AIM 1 »
Please update the hybrid fry thread, everything from "## Dave (Feb" down to "us any favors.", swapping "Victorians" for "Malawians".
AIM 2 »
In the hybrid fry thread, why does beachtan decide not to pass the fish on? Answer in one to three sentences.
AIM 3 »
Continue the hybrid fry thread from the point where it stops.
[start GIVEN TEXT]
Here's my sad little fry tank. I really dont wanna dump them. Can u tell?! 


























oh- and no wisecracks about the heater! lol :lol:

would it be dumb to move just the biggest male into my big tank? The dad fish is so pretty. 









my brother says to dump em, just spend the $$ to get a breeding pair of something and go from there. There are so many "rainbow" - lookin' fish. Which, in your opinion, are the prettiest, most profitable, most wanted ones to breed of this appearance? does that make sense? :?


----------



## cichlidaholic (Dec 7, 2005)

A hybrid results from two different species breeding. Many times they are "unidentifiable", but many times they also pass as a pure species, which is even worse, IMO.

As cichlid enthusiasts, most of us like to keep the species pure.

Try doing a search here for "hybrids" and read through some of the posts. I think this would help to clarify things a bit for you!


----------



## Dave (Feb 9, 2003)

A hybrid is the cross between two fish from different Genera, species, subspecies, or even variants/collection points.

If you do not know what your fish are it does not make them hybrids, but you should never distribute fish if you are not certain that they are pure. Victorians have probably suffered the most from hybridization in the hobby, so dumping your fish at a pet store, labeled as hybrids or not, is not doing the rest of us any favors.


----------



## beachtan (Sep 25, 2008)

This sucks bad. I'm so disappointed that I didnt get a true breed or whatever you call it. The dad fish has better colors than I've seen defined in any book or online gallery. Too bad. Woulda looked good in my tank.


----------



## beachtan (Sep 25, 2008)

and no - I wont pass them on at all. I've read a bunch about hybrids tonight and I totally get it. -its a bad thing. I'd be pissed if I bought pure fish and 2 broods later got some weird lookin' fish! I guess mine will be feeders cuz theres no way I'm chopping their heads off as someone suggested to me!!  I'm depressed.


----------



## cichlidaholic (Dec 7, 2005)

One of the first two cichlids I purchased was a hybrid, so I know how you feel. :roll:


----------



## Dewdrop (Nov 20, 2007)
[end GIVEN TEXT]
[start PROVIDED MATERIAL]
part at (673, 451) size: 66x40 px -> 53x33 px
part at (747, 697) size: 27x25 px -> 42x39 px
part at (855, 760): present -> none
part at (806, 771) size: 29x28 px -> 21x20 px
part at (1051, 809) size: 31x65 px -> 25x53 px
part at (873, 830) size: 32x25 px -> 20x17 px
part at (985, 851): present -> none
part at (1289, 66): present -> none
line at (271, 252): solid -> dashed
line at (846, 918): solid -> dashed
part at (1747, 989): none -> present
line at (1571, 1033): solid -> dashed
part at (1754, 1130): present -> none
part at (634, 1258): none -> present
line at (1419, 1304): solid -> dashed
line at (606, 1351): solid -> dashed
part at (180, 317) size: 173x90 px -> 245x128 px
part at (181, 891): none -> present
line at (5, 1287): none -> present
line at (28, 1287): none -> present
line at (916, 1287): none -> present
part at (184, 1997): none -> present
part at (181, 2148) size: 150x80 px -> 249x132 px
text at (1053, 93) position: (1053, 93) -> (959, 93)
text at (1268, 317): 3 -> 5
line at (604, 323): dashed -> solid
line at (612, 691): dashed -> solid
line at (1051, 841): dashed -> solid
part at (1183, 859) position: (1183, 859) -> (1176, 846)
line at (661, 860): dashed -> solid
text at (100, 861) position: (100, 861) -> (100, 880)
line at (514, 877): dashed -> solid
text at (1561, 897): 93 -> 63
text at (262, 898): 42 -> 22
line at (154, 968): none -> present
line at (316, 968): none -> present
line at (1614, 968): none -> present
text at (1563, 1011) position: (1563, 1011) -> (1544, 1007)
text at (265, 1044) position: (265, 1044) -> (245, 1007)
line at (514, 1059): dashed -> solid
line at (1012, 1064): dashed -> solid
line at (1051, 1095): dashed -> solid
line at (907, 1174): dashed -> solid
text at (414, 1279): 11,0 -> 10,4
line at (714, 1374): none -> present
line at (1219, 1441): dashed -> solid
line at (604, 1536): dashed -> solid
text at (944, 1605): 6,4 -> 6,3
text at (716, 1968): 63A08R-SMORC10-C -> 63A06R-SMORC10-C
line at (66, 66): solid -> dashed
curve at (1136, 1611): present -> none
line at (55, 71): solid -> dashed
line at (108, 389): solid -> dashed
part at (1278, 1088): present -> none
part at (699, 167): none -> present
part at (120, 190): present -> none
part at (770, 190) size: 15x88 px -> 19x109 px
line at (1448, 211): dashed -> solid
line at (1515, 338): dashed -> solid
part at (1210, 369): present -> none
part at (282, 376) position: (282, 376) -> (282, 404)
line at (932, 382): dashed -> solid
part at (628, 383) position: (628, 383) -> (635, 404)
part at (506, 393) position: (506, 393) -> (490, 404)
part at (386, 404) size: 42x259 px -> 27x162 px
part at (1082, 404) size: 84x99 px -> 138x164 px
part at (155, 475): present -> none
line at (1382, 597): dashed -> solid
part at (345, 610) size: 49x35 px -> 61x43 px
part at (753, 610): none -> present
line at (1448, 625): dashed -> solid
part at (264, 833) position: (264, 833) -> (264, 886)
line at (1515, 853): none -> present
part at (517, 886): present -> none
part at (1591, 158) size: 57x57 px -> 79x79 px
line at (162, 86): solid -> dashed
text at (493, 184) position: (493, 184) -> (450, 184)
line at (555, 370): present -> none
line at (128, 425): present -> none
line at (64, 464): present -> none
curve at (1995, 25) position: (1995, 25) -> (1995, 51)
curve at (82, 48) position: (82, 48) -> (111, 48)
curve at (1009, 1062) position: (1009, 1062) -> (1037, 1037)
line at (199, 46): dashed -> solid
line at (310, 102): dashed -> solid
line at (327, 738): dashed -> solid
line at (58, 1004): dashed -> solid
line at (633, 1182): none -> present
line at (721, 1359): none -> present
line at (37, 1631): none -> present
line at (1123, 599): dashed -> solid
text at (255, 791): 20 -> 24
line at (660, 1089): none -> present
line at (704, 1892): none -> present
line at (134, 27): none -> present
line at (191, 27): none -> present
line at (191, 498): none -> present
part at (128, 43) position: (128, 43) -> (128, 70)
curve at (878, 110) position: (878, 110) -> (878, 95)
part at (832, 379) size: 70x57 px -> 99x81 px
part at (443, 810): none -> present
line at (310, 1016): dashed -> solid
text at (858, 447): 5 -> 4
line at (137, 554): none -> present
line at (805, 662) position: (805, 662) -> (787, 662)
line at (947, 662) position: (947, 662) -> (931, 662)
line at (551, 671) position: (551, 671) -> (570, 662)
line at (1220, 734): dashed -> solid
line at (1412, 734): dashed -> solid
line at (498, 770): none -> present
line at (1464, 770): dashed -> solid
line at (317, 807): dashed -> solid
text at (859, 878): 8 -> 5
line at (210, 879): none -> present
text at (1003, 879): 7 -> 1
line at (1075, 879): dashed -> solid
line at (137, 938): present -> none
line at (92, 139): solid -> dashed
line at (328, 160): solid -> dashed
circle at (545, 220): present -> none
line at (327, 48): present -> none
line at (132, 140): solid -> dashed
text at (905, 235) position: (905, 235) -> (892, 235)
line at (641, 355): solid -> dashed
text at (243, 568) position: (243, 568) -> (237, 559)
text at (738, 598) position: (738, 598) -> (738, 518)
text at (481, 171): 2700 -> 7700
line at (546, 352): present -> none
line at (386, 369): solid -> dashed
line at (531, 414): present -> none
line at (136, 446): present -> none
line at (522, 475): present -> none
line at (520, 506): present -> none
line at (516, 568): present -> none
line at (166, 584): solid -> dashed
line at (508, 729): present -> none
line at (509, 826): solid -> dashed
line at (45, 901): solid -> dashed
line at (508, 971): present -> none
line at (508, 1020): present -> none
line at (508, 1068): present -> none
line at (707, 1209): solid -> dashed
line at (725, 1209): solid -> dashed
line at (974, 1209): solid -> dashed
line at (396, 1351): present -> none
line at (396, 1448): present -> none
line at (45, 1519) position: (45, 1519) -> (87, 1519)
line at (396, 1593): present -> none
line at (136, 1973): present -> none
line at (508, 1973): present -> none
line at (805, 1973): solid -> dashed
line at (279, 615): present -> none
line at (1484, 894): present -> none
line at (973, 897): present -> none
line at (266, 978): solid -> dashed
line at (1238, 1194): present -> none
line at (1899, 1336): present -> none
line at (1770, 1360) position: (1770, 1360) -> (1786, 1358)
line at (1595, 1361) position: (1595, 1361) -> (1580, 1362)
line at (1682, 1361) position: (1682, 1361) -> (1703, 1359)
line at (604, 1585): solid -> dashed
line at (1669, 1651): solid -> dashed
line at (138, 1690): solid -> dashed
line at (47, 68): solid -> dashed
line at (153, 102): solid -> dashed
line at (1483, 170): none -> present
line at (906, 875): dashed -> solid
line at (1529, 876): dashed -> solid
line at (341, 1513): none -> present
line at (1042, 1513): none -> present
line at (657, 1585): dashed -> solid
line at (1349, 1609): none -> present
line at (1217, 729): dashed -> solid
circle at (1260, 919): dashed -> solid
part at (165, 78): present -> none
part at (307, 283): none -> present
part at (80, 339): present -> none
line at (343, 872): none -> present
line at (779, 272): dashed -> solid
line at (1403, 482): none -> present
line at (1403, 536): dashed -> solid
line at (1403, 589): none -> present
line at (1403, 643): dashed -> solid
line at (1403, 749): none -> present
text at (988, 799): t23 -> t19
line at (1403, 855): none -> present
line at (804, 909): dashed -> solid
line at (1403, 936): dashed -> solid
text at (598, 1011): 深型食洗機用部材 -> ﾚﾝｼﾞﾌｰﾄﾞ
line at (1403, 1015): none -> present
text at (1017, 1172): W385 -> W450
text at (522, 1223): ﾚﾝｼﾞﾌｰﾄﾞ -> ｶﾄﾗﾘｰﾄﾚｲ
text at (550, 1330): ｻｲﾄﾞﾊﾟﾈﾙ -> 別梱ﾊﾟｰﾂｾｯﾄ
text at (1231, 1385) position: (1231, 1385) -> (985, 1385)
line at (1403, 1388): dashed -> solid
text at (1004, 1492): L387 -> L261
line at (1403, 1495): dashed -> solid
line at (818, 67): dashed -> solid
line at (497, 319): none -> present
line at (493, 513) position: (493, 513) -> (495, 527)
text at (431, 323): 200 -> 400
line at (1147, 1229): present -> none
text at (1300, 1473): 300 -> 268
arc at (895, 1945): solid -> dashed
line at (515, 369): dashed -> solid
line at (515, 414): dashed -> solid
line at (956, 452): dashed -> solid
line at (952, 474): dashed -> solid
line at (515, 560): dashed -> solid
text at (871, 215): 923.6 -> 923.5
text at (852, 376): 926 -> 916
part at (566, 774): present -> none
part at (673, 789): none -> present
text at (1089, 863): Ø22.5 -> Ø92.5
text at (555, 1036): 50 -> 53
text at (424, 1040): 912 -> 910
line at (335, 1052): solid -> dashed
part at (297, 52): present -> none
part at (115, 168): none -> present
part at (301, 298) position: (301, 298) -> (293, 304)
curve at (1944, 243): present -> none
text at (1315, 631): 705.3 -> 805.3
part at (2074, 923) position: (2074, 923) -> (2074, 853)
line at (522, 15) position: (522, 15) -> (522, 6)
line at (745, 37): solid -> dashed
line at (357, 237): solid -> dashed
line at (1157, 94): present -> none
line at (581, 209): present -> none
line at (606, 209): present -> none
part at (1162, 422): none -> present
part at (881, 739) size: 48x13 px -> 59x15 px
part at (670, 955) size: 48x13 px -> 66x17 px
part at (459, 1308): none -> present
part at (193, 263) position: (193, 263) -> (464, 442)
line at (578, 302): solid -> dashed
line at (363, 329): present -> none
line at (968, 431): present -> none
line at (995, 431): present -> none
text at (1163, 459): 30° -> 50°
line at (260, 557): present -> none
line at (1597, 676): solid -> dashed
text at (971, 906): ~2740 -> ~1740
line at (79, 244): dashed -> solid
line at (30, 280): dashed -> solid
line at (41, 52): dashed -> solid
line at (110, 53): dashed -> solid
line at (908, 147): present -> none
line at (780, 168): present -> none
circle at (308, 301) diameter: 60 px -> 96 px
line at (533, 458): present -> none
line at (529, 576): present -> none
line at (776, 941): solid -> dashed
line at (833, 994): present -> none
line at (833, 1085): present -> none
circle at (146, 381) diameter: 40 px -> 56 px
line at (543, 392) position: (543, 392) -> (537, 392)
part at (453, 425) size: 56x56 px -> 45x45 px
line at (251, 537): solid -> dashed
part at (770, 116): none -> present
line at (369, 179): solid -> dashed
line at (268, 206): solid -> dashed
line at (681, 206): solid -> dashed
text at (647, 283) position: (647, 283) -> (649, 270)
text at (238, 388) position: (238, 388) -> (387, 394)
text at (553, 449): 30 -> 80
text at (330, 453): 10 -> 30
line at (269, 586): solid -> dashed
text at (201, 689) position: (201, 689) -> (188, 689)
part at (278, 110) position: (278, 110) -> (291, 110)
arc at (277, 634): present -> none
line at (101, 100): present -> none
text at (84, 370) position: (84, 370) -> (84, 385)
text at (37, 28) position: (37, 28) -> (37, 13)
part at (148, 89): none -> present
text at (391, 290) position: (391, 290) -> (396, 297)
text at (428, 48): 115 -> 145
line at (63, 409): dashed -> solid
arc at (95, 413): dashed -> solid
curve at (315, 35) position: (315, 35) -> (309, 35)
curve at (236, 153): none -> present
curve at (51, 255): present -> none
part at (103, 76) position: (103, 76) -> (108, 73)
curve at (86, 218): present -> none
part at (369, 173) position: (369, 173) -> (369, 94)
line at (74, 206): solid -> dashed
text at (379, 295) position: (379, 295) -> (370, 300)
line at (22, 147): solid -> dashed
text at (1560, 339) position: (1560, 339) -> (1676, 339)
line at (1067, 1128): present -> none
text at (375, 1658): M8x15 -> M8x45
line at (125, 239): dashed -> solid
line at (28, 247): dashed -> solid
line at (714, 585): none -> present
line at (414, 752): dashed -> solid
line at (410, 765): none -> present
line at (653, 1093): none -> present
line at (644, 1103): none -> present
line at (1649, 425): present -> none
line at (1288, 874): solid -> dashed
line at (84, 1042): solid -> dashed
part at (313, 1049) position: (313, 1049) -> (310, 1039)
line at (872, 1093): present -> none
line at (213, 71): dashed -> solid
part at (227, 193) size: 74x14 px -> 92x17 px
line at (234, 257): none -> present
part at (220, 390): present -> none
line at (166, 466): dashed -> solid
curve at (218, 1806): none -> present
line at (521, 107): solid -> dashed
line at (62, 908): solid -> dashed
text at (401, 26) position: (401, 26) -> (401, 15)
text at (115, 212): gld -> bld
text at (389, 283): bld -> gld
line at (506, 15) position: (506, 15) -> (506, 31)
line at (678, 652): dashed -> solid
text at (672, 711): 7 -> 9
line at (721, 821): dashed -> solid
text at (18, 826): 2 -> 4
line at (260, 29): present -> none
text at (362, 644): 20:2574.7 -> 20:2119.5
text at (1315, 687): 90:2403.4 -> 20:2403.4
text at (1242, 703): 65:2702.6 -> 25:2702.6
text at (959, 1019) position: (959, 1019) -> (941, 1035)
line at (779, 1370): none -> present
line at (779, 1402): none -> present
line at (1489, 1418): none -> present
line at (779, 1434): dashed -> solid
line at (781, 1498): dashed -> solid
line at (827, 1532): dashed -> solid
[end PROVIDED MATERIAL]
EXPECTED OUTPUT 1 »
## Dave (Feb 9, 2003)

A hybrid is the cross between two fish from different Genera, species, subspecies, or even variants/collection points.

If you do not know what your fish are it does not make them hybrids, but you should never distribute fish if you are not certain that they are pure. Malawians have probably suffered the most from hybridization in the hobby, so dumping your fish at a pet store, labeled as hybrids or not, is not doing the rest of us any favors.

EXPECTED OUTPUT 2 »
After reading about hybrids, beachtan sees them as a bad thing. beachtan would be angry to buy pure fish and then get strange-looking fish two broods later.

EXPECTED OUTPUT 3 »
You could keep the fry if you want. Let them grow out and see if any turn out as pretty as the dad. The father is a gorgeous fish...if that really is their father. You just shouldn't breed them to pass on to others or pass those on to others. There isn't anything wrong with having hybrids in your tank if you choose to have them. It's just that letting them get away from you is what people have a problem with :wink: .


----------



## beachtan (Sep 25, 2008)

yeah, true.


----------



## alexrex20 (Aug 26, 2005)

simply breeding different variants of the same sub/species does not make the offspring a hybrid. if that were the case, a cross between a labrador retriever and a poodle would no longer be a dog. :roll: it is a cross, not a hybrid.


----------



## Dewdrop (Nov 20, 2007)

ahhhhhh :wink:


----------



## beachtan (Sep 25, 2008)

Hmm... now I'm more confused. Please define:

Crossbreed:

Hybrid:

both are considered "bad & undesirable", not for resale. right?

(if someone is selling a fish as "show tank only" that means it's a crossb. or hybrid?)


----------



## cichlidaholic (Dec 7, 2005)

Crossing the same species from two different locales is also considered undesirable. I would also deem them as hybrids, since those two locales should not have been introduced and would never cross in the wild, _period_.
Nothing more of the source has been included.